[Opening Source data section]
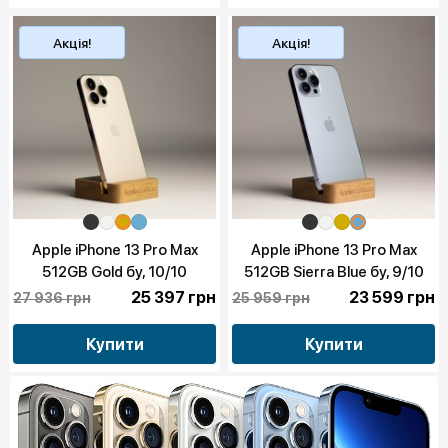
Акція!
Акція!
Apple iPhone 13 Pro Max
Apple iPhone 13 Pro Max
512GB Gold бу, 10/10
512GB Sierra Blue бу, 9/10
25 397 грн
23 599 грн
27 936 грн
25 959 грн
Купити
Купити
[Closing Source data section]
Try it | Leave the images out and transcribe the remaining data above word for word.

Your response |
Акція!
Акція!
Apple iPhone 13 Pro Max
Apple iPhone 13 Pro Max
512GB Gold бу, 10/10
512GB Sierra Blue бу, 9/10
25 397 грн
23 599 грн
27 936 грн
25 959 грн
Купити
Купити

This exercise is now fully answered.